Mediation is undoubtedly the number one alternative method for resolving commercial disputes both domestically and internationally. Development of mediation in various jurisdictions is often driven by reforms of the civil justice system which are meant to result in cheaper & faster alternatives to litigation.
Despite the fact that the vast majority of EU mediation services operate domestically, there is a tendency to use this method for resolving international disputes as well. Though EU legislation mainly applies to resolving civil & commercial disputes through international mediation, some EU member states have adopted local legislation, which also provides for domestic mediation. In some EU countries mediation is purely voluntary while in others only lawyers can be mediators. In some EU countries, there no restrictions on mediation practices at all.
In an attempt to reduce those differences, the UIA launched the World Mediation Centers Forum which provides mediators with an opportunity to exchange their views on the future of of mediation and share best mediation practices. One of the most interesting aspects of the forum is that mediators get to compare the differences between national and international mediation. Some of its participants are of the opinion that mediation will soon evolve into a variation of non-binding arbitration. Others claim that mediation will end up being much simpler, focusing only on the main interests & needs of the parties.
Experienced international lawyers are able to recognize cultural differences existing between their clients & warn them of potential problems that may arise during mediation. However, it is the mediator himself who can resolve complex international disputes, especially those of them in which parties have different cultural backgrounds.
The key to success here is to try to gather as much information as possible through holding preliminary meetings or conducting telephone/video conferences.
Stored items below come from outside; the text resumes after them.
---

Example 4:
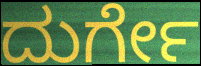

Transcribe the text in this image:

ದುರ್ಗೇ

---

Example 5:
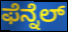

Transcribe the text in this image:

ಫೆನ್ನೆಲ್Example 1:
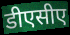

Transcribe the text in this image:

डीएसीए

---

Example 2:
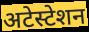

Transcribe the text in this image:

अटेस्टेशन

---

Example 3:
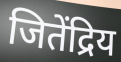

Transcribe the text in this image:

जितेंद्रिय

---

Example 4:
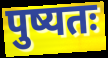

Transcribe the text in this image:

पुष्यतः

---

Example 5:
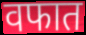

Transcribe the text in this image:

वफात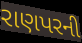
રાણપરની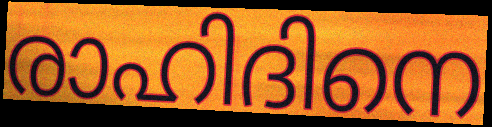
രാഹിദിനെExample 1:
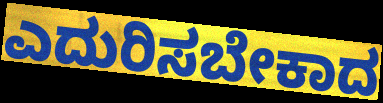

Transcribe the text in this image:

ಎದುರಿಸಬೇಕಾದ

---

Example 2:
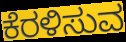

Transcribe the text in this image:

ಕೆರಳಿಸುವ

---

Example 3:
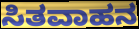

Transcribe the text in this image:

ಸಿತವಾಹನ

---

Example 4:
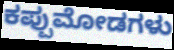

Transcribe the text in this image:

ಕಪ್ಪುಮೋಡಗಳು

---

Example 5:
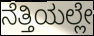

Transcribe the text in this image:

ನೆತ್ತಿಯಲ್ಲೇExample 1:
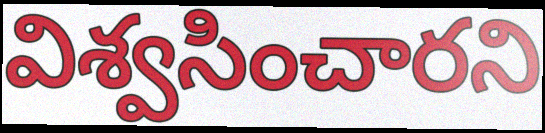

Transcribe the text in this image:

విశ్వసించారని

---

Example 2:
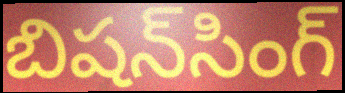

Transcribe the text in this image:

బిషన్‌సింగ్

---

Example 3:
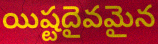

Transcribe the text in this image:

యిష్టదైవమైన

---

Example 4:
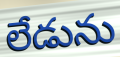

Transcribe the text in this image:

లేడును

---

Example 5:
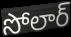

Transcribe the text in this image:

సోలార్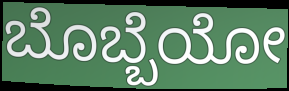
ಬೊಬ್ಬೆಯೋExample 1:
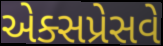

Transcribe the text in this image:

એક્સપ્રેસવે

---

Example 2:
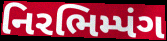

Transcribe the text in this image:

નિરભિમ્પંગ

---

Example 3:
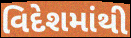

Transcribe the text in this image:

વિદેશમાંથી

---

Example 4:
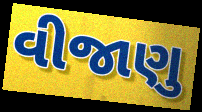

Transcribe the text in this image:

વીજાણુ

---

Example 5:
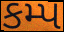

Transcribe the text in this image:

કમ્પ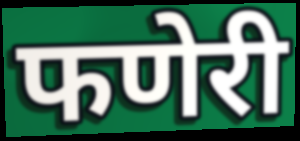
फणेरीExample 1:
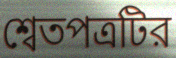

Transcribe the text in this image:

শ্বেতপত্রটির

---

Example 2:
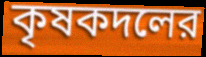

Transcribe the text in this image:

কৃষকদলের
This should give the mediator some idea why the parties have failed to resolve a dispute through mediation, what their expectations are, how they can behave during mediation, and what they can achieve from mediation.
It is also important that the parties & their lawyers appoint a mediator of their choice, and not retain a mediator appointed by a specific institution. It is also important for the parties and their lawyers to choose a mediator with international experience who understands cultural differences & knows how to deal with them.
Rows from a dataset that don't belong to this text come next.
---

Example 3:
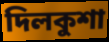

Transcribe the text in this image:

দিলকুশা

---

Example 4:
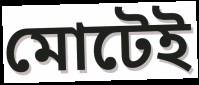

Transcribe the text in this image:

মোটেই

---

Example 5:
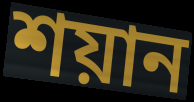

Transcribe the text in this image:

শয়ানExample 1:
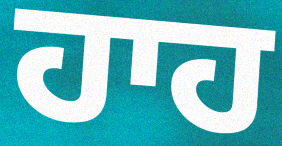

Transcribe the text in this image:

ਹਾਹ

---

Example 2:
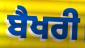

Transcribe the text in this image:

ਬੈਖਰੀ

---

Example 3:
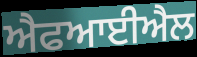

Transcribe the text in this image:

ਐਫਆਈਐਲ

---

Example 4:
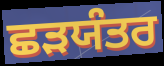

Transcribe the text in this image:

ਛੜਯੰਤਰ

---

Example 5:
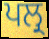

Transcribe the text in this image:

ਪਲ੍ਰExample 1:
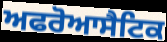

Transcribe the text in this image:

ਅਫਰੋਆਸੈਟਿਕ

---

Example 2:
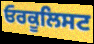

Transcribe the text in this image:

ਓਰਕੂਲਿਸਟ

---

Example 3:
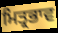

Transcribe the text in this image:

ਮਿਤ੍ਰਭਾਵ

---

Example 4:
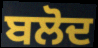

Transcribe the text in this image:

ਬਲੋਦ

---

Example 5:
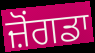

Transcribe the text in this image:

ਜ਼ੋਂਗਡਾ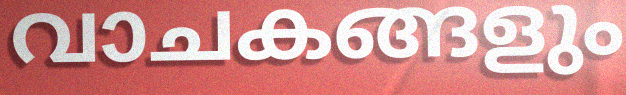
വാചകങ്ങളും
One of the main of settling international disputes through mediation is that it is non-binding & the parties can try out different solutions. It is only when the parties have reached a deal, set it down in writing & signed it that it becomes binding. However, in some jurisdictions, especially if there is a provision for multi-level dispute resolution, a mediation agreement can be converted into a binding arbitration award.
In most jurisdictions, mediation is a legally protected and confidential process. However, things can be different in different jurisdictions, so it is also important that the parties are aware of this. Therefore, it is preferable that mediation be carried out in a mediation-friendly jurisdiction, in order to provide maximum protection and give credibility to the process.
According to unofficial data, international mediation conducted by experienced mediators ends up being successful in 80% of cases. Mediation is increasingly becoming part of a multi-level dispute resolution process and is often used before parties resort to international arbitration. Mediation enables to maintain control over the outcome of the dispute and provides parties with an opportunity to come up with their own commercial decisions. It is also ideal for maintaining good business relations.